Rosyjskie drony naruszyły przestrzeń powietrzną Polski

Prezydent tłumaczy swoją wypowiedź: próbuje się utrudnić wykonywanie mojej konstytucyjnej funkcji

Ujawnione na Twitterze nagranie z obchodów Święta Niepodległości, w którym prezydent Andrzej Duda mówi o "ubeckich metodach", jakie szef MON Antoni Macierewicz stosuje wobec "uczciwych oficerów", wywołało wiele kontrowersji. W sprawie głos zabrał już prezydent Andrzej Duda. - Próbuje się utrudnić mi wykonywanie mojej konstytucyjnej funkcji, jaką jest sprawowanie nadzoru nad armią - stwierdził prezydent.

Andrzej Duda i Antoni Macierewicz na uroczystościach 11 listopada
Źródło zdjęć: © East News | BARTOSZ KRUPA
Violetta Baran

Ta rozmowa została nagrana bez mojej wiedzy, na ulicy w czasie, kiedy spotykałem się z uczestnikami uroczystości 11 listopada, to była wypowiedź w odpowiedzi na pytanie, jakie mi zadano - stwierdził prezydent w rozmowie z TVP Info. - Traktuję to jako wypowiedź prywatną, ale odpowiedziałem co myślę - dodał.

- Nie będę ukrywał, że chodzi o sprawę gen. Kraszewskiego, który jest moim bliskim współpracownikiem w BBN. Człowiekiem, który w jakimś sensie ocenia i weryfikuje politykę realizowaną przez ministra obrony względem polskiej armii. Nie jest tajemnicą, nie będę ukrywał że gen. Kraszewski miał krytyczny stosunek do całego szeregu działań jakie prowadził i prowadzi minister Macierewicz. Do tego żeby mógł wykonywać swoje zadanie niezbędny jest dla niego dostęp do informacji niejawnych, który miał. Był wielokrotnie weryfikowany przez służby - tłumaczył Andrzej Duda. - No i minister Macierewicz - bo nie mam wątpliwości, że to było jego polecenie, on się od tego nie odżegnuje, spowodował że poprzez postępowanie kontrolne, weryfikacyjne, generał ten dostęp utracił - dodał.

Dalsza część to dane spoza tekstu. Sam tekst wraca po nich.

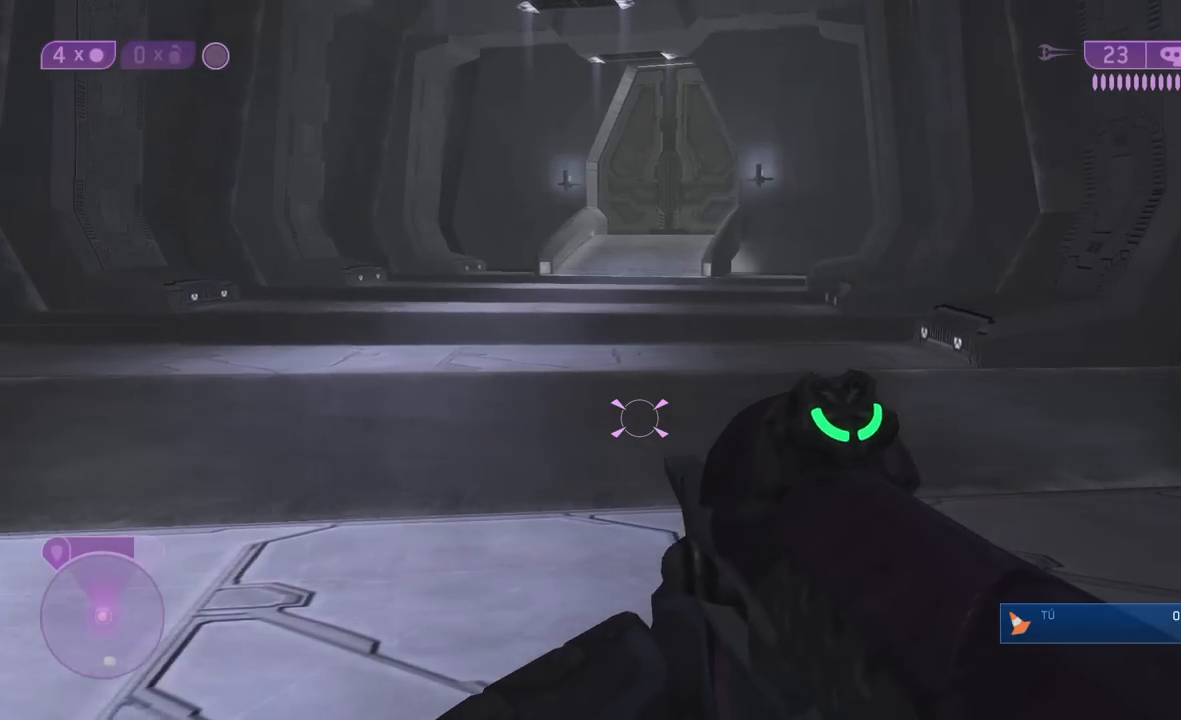
{"buttons": [], "left_stick": "left", "right_stick": "right", "events": []}
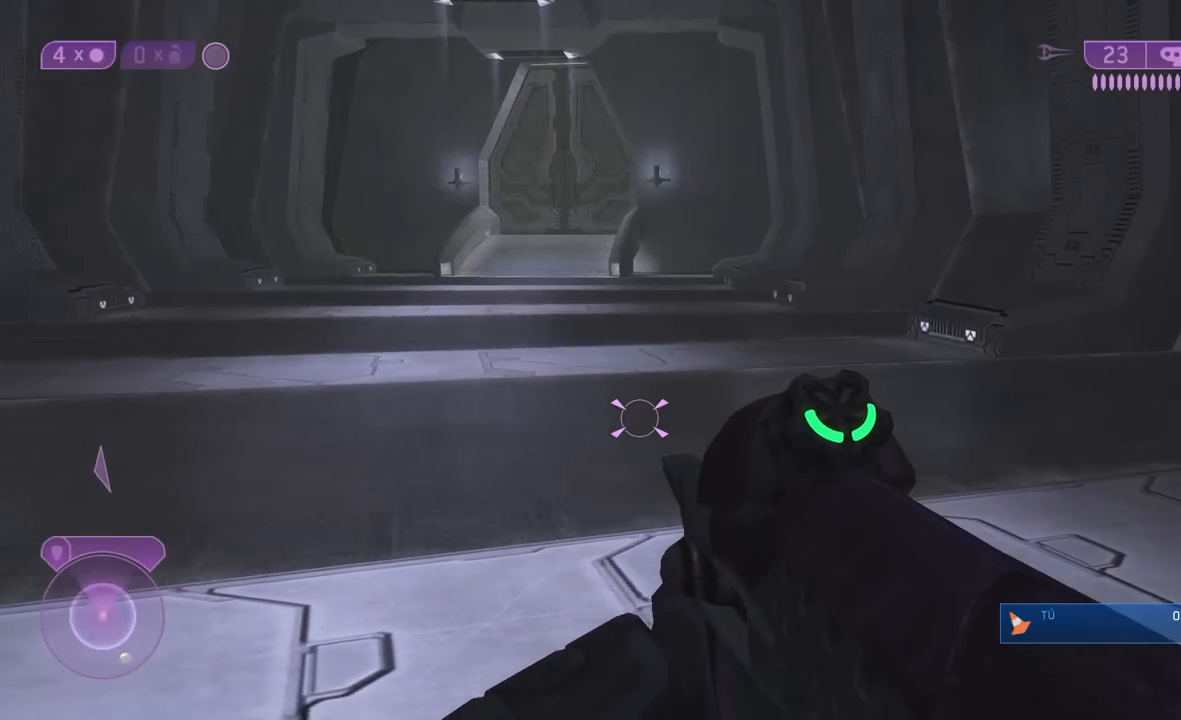
{"buttons": [], "left_stick": "left", "right_stick": "right", "events": []}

Prezydent przypomniał, że w ten sam sposób PO chciała w 2008 roku pozbawić dostępu do informacji niejawnych Antoniego Macierewicza. - Proszę zapytać premiera Kaczyńskiego, polityków PiS, co wtedy sądziliśmy jako politycy PiS na temat tej metody i tego działania, bo pamiętam, co mówił o tym prezydent Kaczyński, bo byłem jego ministrem i pamiętam co powiedział. Dokładnie to, co ja powiedziałem - stwierdził prezydent.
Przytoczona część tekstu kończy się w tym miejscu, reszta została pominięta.